• Aim of the task
Each line of the data below from the one holding "versus σ ): for" to the one holding "Figure 4. Zeta", inclusive, is to be reproduced exactly; no other line belongs in the answer.

____

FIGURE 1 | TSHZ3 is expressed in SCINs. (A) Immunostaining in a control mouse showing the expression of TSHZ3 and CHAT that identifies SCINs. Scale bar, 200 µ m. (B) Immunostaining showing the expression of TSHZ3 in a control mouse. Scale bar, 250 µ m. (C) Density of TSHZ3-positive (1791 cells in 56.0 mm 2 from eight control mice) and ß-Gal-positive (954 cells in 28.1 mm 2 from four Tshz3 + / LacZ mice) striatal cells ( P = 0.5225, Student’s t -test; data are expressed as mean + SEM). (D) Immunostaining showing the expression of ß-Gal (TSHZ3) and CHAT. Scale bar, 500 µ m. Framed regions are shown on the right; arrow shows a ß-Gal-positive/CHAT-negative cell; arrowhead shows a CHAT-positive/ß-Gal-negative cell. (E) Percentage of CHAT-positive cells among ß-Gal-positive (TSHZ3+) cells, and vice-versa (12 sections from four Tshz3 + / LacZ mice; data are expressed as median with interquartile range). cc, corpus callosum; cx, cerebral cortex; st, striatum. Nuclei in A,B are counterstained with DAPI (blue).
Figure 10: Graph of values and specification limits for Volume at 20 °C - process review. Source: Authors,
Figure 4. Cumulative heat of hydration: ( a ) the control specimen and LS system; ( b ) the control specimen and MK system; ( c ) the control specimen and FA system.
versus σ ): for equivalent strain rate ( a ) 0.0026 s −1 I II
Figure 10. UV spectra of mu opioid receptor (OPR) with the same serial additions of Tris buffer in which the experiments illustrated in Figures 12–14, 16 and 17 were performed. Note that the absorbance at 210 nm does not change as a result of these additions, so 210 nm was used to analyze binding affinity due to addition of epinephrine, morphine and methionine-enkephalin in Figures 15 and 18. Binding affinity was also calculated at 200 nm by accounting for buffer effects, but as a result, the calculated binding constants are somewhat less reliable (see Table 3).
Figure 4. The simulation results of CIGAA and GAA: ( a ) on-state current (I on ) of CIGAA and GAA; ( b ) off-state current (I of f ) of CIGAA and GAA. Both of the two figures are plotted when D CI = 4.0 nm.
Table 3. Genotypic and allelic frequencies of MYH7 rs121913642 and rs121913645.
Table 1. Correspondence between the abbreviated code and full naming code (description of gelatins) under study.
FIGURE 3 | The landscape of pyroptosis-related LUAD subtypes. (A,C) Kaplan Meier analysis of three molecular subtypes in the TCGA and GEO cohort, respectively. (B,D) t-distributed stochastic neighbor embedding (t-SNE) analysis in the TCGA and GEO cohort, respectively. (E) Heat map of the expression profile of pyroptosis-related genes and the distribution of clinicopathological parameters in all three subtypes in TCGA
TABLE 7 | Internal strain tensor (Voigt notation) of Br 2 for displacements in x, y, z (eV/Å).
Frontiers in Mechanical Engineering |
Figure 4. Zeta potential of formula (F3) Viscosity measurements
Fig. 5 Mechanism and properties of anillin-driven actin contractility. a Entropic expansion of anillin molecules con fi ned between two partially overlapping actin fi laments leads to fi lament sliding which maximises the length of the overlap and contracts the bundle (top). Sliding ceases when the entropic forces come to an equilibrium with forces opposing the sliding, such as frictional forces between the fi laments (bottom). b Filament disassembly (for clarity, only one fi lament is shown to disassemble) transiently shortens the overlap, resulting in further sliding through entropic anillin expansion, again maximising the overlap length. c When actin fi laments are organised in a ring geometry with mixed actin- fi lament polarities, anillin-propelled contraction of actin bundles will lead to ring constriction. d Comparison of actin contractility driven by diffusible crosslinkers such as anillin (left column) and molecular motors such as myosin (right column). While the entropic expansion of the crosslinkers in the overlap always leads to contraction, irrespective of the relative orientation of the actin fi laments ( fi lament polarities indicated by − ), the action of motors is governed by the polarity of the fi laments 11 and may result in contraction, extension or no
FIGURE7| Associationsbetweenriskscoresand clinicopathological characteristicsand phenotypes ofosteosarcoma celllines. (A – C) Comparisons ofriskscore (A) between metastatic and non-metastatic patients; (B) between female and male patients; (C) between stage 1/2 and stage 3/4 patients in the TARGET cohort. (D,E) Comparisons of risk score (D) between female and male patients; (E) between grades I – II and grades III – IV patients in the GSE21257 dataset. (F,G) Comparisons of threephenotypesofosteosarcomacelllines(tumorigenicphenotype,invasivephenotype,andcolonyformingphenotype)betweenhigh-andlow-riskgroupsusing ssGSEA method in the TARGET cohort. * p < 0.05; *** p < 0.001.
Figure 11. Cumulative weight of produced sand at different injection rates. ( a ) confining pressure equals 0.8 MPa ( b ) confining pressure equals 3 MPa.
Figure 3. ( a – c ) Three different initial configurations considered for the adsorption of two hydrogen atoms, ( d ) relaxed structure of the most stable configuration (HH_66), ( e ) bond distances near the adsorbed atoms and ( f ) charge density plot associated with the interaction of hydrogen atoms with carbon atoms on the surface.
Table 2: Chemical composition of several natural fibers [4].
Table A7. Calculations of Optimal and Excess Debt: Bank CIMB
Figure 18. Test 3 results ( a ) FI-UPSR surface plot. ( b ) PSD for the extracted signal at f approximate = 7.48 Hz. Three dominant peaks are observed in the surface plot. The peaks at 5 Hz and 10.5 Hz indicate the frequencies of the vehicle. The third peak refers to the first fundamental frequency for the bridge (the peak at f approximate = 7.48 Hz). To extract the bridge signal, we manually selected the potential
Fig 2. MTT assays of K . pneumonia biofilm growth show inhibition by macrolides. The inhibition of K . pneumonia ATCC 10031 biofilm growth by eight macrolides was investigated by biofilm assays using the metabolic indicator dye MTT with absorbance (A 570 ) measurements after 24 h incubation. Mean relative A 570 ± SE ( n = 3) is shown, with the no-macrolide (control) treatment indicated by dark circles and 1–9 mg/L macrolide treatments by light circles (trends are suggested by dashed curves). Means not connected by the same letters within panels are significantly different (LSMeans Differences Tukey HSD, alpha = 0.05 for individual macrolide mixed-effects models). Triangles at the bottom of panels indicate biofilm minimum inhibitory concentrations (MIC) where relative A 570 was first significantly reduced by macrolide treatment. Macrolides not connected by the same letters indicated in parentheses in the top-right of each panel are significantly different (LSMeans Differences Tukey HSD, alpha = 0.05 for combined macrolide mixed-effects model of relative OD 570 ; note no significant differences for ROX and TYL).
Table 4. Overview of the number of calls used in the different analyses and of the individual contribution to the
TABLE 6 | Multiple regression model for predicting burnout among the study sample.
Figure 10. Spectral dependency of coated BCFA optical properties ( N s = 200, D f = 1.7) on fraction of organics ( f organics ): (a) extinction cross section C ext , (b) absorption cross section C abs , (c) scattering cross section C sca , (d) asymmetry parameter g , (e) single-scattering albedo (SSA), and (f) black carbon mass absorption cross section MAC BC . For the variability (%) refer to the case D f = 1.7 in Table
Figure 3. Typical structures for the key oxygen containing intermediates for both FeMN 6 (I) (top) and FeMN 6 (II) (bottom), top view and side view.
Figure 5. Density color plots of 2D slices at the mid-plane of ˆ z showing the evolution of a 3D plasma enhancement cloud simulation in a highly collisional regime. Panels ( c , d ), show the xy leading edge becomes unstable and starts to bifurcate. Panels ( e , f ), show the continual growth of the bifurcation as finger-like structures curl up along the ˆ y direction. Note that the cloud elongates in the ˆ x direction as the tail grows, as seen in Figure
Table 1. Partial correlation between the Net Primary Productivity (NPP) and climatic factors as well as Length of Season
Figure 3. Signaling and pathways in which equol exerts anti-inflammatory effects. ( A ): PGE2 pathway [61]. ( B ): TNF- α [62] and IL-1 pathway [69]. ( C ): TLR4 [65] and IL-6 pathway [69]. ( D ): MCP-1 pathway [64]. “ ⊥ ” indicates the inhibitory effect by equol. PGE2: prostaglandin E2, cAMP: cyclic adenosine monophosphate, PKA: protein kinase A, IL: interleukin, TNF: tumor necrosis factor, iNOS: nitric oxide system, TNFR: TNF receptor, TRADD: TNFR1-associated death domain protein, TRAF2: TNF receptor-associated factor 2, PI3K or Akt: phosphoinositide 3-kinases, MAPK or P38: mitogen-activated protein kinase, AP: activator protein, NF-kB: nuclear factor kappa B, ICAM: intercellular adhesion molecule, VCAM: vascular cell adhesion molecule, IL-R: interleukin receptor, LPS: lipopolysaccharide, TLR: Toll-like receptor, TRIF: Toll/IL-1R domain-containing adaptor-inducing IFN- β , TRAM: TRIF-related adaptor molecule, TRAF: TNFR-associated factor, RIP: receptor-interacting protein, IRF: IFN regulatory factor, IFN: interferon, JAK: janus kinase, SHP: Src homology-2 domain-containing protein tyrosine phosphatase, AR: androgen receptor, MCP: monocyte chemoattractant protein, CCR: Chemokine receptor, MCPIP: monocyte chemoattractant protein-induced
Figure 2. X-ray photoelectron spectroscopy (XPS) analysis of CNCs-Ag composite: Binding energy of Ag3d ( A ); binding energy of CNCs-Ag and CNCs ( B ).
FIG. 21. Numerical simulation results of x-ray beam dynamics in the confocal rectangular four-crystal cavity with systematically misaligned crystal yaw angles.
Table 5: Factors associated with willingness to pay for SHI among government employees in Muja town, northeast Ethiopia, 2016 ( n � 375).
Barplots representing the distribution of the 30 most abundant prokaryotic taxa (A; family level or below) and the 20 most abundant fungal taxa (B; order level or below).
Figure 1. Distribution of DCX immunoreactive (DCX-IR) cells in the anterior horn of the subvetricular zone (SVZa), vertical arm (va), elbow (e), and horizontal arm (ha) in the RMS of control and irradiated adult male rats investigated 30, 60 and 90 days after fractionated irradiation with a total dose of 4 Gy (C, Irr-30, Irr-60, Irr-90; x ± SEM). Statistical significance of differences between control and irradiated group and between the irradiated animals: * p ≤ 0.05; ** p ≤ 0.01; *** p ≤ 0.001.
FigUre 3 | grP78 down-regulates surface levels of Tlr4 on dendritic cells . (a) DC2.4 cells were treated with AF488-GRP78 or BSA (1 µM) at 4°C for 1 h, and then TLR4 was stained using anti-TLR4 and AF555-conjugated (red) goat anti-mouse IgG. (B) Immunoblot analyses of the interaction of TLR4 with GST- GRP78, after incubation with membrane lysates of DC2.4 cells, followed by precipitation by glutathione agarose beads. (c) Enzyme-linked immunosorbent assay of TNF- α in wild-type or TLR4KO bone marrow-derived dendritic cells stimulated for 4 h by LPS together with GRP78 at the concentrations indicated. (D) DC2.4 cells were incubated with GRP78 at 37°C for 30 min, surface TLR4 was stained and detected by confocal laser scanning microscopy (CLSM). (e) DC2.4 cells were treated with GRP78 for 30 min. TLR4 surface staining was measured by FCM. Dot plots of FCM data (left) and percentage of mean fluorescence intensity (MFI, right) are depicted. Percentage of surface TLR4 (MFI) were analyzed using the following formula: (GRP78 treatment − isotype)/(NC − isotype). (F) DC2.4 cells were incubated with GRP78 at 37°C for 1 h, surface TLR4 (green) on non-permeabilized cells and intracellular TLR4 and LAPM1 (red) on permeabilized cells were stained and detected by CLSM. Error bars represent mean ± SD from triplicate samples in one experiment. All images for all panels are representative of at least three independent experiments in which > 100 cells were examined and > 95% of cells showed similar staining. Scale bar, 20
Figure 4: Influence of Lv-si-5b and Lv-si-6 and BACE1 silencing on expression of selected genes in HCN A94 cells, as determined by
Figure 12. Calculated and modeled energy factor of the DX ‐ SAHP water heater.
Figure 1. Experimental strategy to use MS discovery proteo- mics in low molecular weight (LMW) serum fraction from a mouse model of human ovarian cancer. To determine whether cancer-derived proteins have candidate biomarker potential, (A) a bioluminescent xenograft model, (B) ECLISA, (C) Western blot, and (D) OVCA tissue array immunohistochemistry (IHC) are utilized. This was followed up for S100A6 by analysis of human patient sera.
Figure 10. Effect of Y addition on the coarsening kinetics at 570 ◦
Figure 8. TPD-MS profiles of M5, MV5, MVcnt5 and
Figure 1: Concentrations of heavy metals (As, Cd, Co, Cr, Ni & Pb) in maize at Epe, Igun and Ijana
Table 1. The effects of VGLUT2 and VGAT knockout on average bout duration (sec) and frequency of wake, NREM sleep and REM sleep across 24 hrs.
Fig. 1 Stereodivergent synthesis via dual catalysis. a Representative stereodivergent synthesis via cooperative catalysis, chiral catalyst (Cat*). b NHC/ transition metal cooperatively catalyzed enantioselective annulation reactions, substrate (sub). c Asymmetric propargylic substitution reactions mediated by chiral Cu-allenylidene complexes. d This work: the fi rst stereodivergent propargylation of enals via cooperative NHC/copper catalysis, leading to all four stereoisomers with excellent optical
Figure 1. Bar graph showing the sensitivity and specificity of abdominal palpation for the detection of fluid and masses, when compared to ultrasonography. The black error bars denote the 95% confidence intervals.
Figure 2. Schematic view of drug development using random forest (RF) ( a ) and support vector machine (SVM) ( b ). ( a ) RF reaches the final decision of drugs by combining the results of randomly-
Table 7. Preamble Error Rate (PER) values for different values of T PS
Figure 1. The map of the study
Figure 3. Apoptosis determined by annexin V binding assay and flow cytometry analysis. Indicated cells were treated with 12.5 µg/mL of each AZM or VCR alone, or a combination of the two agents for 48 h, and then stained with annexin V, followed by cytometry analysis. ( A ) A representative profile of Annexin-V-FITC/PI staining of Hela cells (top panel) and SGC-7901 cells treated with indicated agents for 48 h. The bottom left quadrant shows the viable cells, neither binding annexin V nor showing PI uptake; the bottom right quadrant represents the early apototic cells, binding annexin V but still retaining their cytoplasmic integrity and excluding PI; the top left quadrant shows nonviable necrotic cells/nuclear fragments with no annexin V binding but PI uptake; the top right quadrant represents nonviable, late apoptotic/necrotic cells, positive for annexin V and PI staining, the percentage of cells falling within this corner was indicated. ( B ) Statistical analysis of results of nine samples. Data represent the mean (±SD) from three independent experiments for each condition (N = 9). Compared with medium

____

• Expected answer
versus σ ): for equivalent strain rate ( a ) 0.0026 s −1 I II
Figure 10. UV spectra of mu opioid receptor (OPR) with the same serial additions of Tris buffer in which the experiments illustrated in Figures 12–14, 16 and 17 were performed. Note that the absorbance at 210 nm does not change as a result of these additions, so 210 nm was used to analyze binding affinity due to addition of epinephrine, morphine and methionine-enkephalin in Figures 15 and 18. Binding affinity was also calculated at 200 nm by accounting for buffer effects, but as a result, the calculated binding constants are somewhat less reliable (see Table 3).
Figure 4. The simulation results of CIGAA and GAA: ( a ) on-state current (I on ) of CIGAA and GAA; ( b ) off-state current (I of f ) of CIGAA and GAA. Both of the two figures are plotted when D CI = 4.0 nm.
Table 3. Genotypic and allelic frequencies of MYH7 rs121913642 and rs121913645.
Table 1. Correspondence between the abbreviated code and full naming code (description of gelatins) under study.
FIGURE 3 | The landscape of pyroptosis-related LUAD subtypes. (A,C) Kaplan Meier analysis of three molecular subtypes in the TCGA and GEO cohort, respectively. (B,D) t-distributed stochastic neighbor embedding (t-SNE) analysis in the TCGA and GEO cohort, respectively. (E) Heat map of the expression profile of pyroptosis-related genes and the distribution of clinicopathological parameters in all three subtypes in TCGA
TABLE 7 | Internal strain tensor (Voigt notation) of Br 2 for displacements in x, y, z (eV/Å).
Frontiers in Mechanical Engineering |
Figure 4. Zeta potential of formula (F3) Viscosity measurements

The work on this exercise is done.